Dragon Oil: Revenues down 9%
Dragon Oil, an international oil and gas exploration, development and production company, today announces its full-year results for the year ended 31 December 2013. These results are prepared in accordance with International Financial Reporting Standards as adopted by the European Union.
KEY OPERATIONAL AND CORPORATE HIGHLIGHTS
Drilling
– Ten wells completed during 2013, including one sidetrack;
– Average gross daily production increased by 9.1% to 73,750 bopd;
– A new jack-up rig and a platform-based rig arrived to the Cheleken Contract Area increasing the current drilling fleet to four rigs;
– Drilling in the Dzhygalybeg (Zhdanov) field is to commence shortly;
– Water injection pilot is ongoing in the Dzheitune (Lam) 75 area showing positive indications of increased pressure in offset wells; and
– Artificial lift applied to two wells with encouraging results.
Corporate and Commercial Developments
– Marketing arrangements renegotiated in January 2014 with the amended contract in place until 31 December 2014 and realised oil prices are expected to be in the range of a 14%-17% discount to Brent in 2014;
– 93% organic reserves replacement of 2P oil and condensate reserves;
– Contract to build the Gas Treatment Plant is being tendered;
– Sidetrack-2 of the Hammamet West-3 well in Tunisia planned;
– Drilling in Block 9 in Iraq is to commence in 1H 2014;
– Formal contract for two exploration blocks in Afghanistan signed;
– Our offer for Block 19 in Egypt initially accepted;
– Farm-in agreement for an offshore exploration block in the Philippines signed in January 2014; and
– Nigel McCue resigned from the Board in March 2013; Justin Crowley joined the Board in September 2013.
Financial Developments
– The Board recommends the payment of a final dividend of 18 US cents per share for 2013; the full-year dividend for 2013 amounts to 33 US cents (2012: 30 US cents); and
– Cash generating capabilities remained strong: US$0.8bn was generated from operations during 2013.
Outlook for 2014-16
– Expect to complete between 14 and 16 wells, including one sidetrack, in 2014 and around 20 wells in 2015;
– Target annual production growth at the lower end of 10% to 15% in 2014 and between 10% and 15% in 2015-16;
– Achieve the 100,000 bopd production target in 2015 and maintain the average daily gross production of 100,000 bopd as plateau from 2016 for at least five years;
– US$1.5 billion estimated capital expenditure for infrastructure, drilling and exploration assets in 2014-16;
– Execute current projects, including additional oil storage facilities and relocation of Dzhygalybeg (Zhdanov) B platform to the Dzheitune (Lam) field;
– Expect to award contracts for a number of platforms to be constructed in the Cheleken Contract Area, for expanded processing facilities and additional 30-inch trunkline;
– Expect to commence work in operated assets – Afghanistan’s Sanduqli block and Egypt;
– Expect to work with partners on non-operated assets – Tunisia, Afghanistan’s Mazar-i-Sharif block, Iraq and the Philippines; and
– Actively pursue the diversification strategy to add more exploration and development assets to the portfolio.
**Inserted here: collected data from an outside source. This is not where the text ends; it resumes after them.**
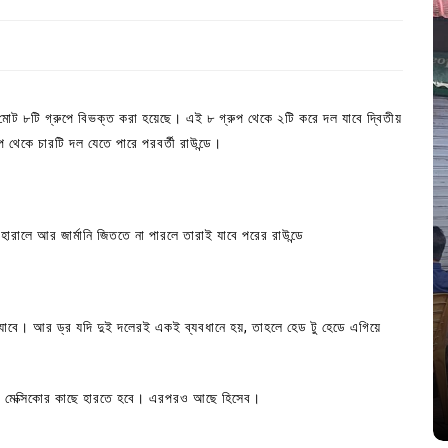
ট ৮টি গ্রুপে বিভক্ত করা হয়েছে। এই ৮ গ্রুপ থেকে ২টি করে দল যাবে দ্বিতীয়
 থেকে চারটি দল যেতে পারে পরবর্তী রাউন্ডে।
হারালে আর জার্মানি জিততে না পারলে তারাই যাবে পরের রাউন্ডে
In
Uncategorized
ে যাবে। আর ড্র যদি দুই দলেরই একই ব্যবধানে হয়, তাহলে হেড টু হেডে এগিয়ে
জ; ১৭টি
আদর্শ সমাজ বিনির্মাণে সহায়ক ভুমিকা রাখে
ে
ছাত্রসমাজ- প্রেসক্লাব সভাপতি
েনের মেক্সিকোর কাছে হারতে হবে। এরপরও আছে হিসেব।
August 6, 2026
0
Dr Abdul Jaleel Al Khalifa, CEO, commented:
“Today we are reporting solid financial and operational results despite difficulties experienced during the year. Revenues albeit down year-on-year by 9% as a result of lower realised oil prices were still above US$1bn. Our cash generating capabilities remain strong with US$0.8bn generated during the year.
“The strength of our balance sheet gives us confidence in achieving our diversification targets. In 2013 and early 2014, we added exploration blocks in Egypt and the Philippines, while we continue to search for the right fit value-creative development asset. We made progress in Iraq and Afghanistan. Difficulties encountered while testing the production flow from the offshore well in Tunisia were a disappointment, but an option to drill a sidetrack to test the formation remains attractive in our view.
“Delays in the arrival of rigs constrained our ability to grow average gross production at a higher rate; nevertheless, the 9.1% growth achieved is a solid result and we are particularly pleased with encouraging results from the artificial lift application and management of production from existing wells. We were also positively encouraged by a good initial response from the water injection pilot. While this programme will take another two to three years to see the full impact on the production flow of the offset wells, the results to-date are such that they have allowed us to book additional 2P reserves.
“2013 saw completion and inauguration of the state-of-the-art polyclinic in Hazar, Turkmenistan. We are proud of this project, which is already contributing to an improvement of the living standards by supplementing medical services provided to the local community, our employees and their families.
“We continue our journey to achieve the 100,000 bopd production target in 2015, which will be maintained as a plateau from 2016. With the mobilisation of rigs, drilling will pick up considerably in the months ahead to enable us to reach this target; at the same time we are embarking on a number of large projects – the new 30-inch trunkline, tank farm, Gas Treatment Plant – having prepared the ground for significant infrastructure expenditure in the medium term.”